How SciPy calculates the p-value in pearsonr() function?

I have searched a lot but there is no explanation on how SciPy calculates the p-value for the correlation coefficient and why it is unreliable (started by SciPy on the function page) for data sets smaller than 500.

Solution

scipy.stats.pearsonr computes the p value using the t distribution. (You can check the source code in the file stats.py on github.) This should definitely be mentioned in the docstring.

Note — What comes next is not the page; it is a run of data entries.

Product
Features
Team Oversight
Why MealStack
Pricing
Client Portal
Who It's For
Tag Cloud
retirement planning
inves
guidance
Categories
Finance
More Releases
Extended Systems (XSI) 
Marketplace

Here's an example. First, import pearsonr and scipy's implementation of the t distribution:

In [334]: from scipy.stats import pearsonr, t as tdist

Define x and y for this example:

In [335]: x = np.array([0, 1, 2, 3, 5, 8, 13])

In [336]: y = np.array([1.2, 1.4, 1.6, 1.7, 2.0, 4.1, 6.6])

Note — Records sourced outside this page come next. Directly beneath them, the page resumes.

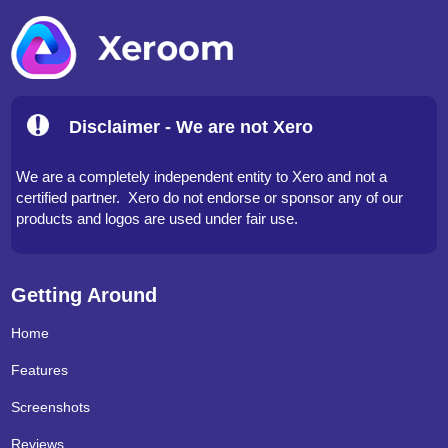
Disclaimer - We are not Xero
We are a completely independent entity to Xero and not a
certified partner. Xero do not endorse or sponsor any of our
products and logos are used under fair use.
Getting Around
Home
Features
Screenshots
Reviews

Compute r and p for this data:

In [337]: r, p = pearsonr(x, y)

In [338]: r
Out[338]: 0.9739566302403544

In [339]: p
Out[339]: 0.0002073053505382502

Now compute p again, by first computing the t statistic, and then finding twice the survival function for that t value:

In [340]: df = len(x) - 2

In [341]: t = r * np.sqrt(df/(1 - r**2))

In [342]: 2*tdist.sf(t, df)  # This is the p value.
Out[342]: 0.0002073053505382502

We get the same p value, as expected.

I don't know the source of the statement "The p-values are not entirely reliable but are probably reasonable for datasets larger than 500 or so". If anyone knows a citable reference, it should be added to the pearsonr docstring.